Will he use the money to revitalize SMC’s food and beverage firms (San Miguel Brewery and Purefoods)? Or will it be used to prop up San Miguel’s real estate business? Or is Ramon Ang still not done with his acquisition spree and would look to add more to the conglomerate’s already diversified portfolio that includes, among others, Meralco (utilities), Philippine Airlines (transportation) and Liberty Telecoms (now wi-Tribe 4G, internet provider)?
If I’ll know what SMC plans to do with the interest that they’ll be able to save, then that’s when I can know if it will be worth it to invest in the shares.
Other analysts have raised concerns regarding SMC’s ability to continue as a going concern, considering the company’s high debt leverage ratio, but I don’t think the company will become illiquid or go bankrupt in the short term.
Features of the Preferred Shares
For those interested to know more about SMC’s preferred shares offering, here are the details.
The shares are perpetual, callable, cumulative, non-participating and non-voting — features we have already explained in our article Investing in Preferred Shares vs. Bonds and Common Stock — but let’s briefly discuss them below.
The offered shares are perpetual, meaning, they have no maturity dates. Investors continue to receive dividends in “perpetuity,” but then again, the SMC preferreds are also callable.
Although the shares have no maturity, they carry a call option which entitles San Miguel Corporation the option, but not the obligation, to redeem the shares in predetermined future dates. The three series of preferred shares are redeemable in the following periods:
- Series 2-A : after the end of the 3rd Year
- Series 2-B : after the end of the 5th Year
- Series 2-C : after the end of the 7th Year
The shares are cumulative, which entitles holders to receive past dividends that were not declared or were skipped. Once the Board of Directors has declared the year’s dividends, the dividends in arrears (unpaid dividends from past periods) will also be paid.
The preferred shares are non-participating, which means there are no bonus dividends regardless of a better-than-expected performance of the company.
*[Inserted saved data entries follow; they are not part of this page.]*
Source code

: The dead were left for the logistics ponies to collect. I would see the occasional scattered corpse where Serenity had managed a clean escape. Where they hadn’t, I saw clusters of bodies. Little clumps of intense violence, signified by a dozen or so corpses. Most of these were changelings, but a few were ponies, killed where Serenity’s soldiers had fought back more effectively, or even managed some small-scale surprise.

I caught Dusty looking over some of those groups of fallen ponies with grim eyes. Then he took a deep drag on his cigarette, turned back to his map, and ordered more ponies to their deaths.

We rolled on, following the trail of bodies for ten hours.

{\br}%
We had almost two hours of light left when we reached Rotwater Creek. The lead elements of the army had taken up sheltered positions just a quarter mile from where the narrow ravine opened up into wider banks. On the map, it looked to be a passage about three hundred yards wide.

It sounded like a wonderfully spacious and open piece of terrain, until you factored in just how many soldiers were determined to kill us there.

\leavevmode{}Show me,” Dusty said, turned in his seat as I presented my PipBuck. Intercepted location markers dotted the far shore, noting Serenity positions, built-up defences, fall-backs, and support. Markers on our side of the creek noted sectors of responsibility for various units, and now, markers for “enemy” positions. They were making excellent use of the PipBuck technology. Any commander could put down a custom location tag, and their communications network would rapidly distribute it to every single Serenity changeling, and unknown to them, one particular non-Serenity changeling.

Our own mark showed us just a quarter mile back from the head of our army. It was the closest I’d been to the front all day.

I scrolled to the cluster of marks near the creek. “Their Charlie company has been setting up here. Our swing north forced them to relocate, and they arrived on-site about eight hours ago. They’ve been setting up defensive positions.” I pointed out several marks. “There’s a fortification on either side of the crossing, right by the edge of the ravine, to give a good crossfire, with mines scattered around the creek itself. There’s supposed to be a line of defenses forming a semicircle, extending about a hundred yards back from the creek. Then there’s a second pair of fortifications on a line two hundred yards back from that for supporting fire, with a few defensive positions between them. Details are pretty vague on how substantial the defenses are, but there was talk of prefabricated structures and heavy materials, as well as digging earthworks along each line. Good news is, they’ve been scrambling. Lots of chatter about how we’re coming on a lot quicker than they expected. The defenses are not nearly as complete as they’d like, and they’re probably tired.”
Finally, like most preferred shares, SMC’s Series 2 Preferred Shares do not carry any voting rights.
Annual Dividend Rates of the Preferred Shares
The shares will pay a fixed cash dividend per year as follows:
- Series 2-A : 7.500%
- Series 2-B : 7.625%
- Series 2-C : 8.000%
In case SMC will not redeem the shares, preferred stockholders are entitled to an adjustment in the rates. This is called a dividend rate step-up. The original dividend rate will be compared to the following and, whichever of the two figures is higher, will be the new dividend rate of the shares.
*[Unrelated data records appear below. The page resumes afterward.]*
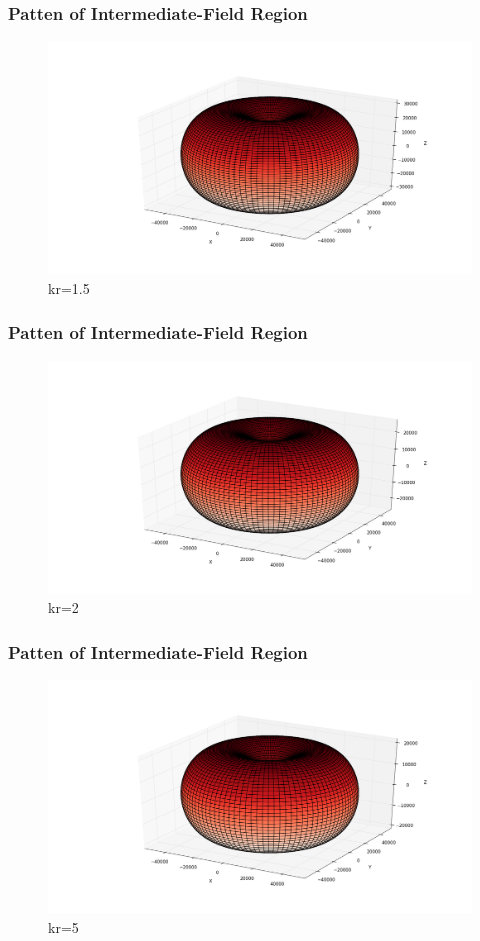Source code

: \documentclass[compress=true]{beamer}
\begin{document}
\begin{frame}
  \frametitle{Patten of Intermediate-Field Region}
  \begin{figure}
    \includegraphics[height=0.7\textheight]{inter_kr_1_5_1.png}
    \caption*{\tiny{kr=1.5}}
  \end{figure}
\end{frame}
\begin{frame}
  \frametitle{Patten of Intermediate-Field Region}
  \begin{figure}
    \includegraphics[height=0.7\textheight]{inter_kr_2_1.png}
    \caption*{\tiny{kr=2}}
  \end{figure}
\end{frame}
\begin{frame}
  \frametitle{Patten of Intermediate-Field Region}
  \begin{figure}
    \includegraphics[height=0.7\textheight]{inter_kr_5_1.png}
    \caption*{\tiny{kr=5}}
  \end{figure}
\end{frame}
\end{document}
- Series 2-A : 10-year PDST-F rate, at the end of the 5th Year, plus 3%
- Series 2-B : 15-year PDST-F rate, at the end of the 7th Year, plus 3%
- Series 2-C : 20-year PDST-F rate, at the end of the 10th Year, plus 3%
Buying and Selling Shares
Those intending to purchase SMC’s Series 2 Preferred Shares may contact their broker or the following underwriters: HSBC, Union Bank, BDO Capital, China Bank, RCBC Capital, First Metro Investments Corp., ING Bank, Philippine Commercial Capital Inc., Standard Chartered Bank, SB Capital and United Coconut Planters Bank.
The offering period will last until September 14, 2012.
No later than October 12, 2012, the shares will also start trading on the Philippine Stock Exchange. This gives holders another income potential through capital appreciation and also more liquidity option through easy buying and selling of shares on the exchange.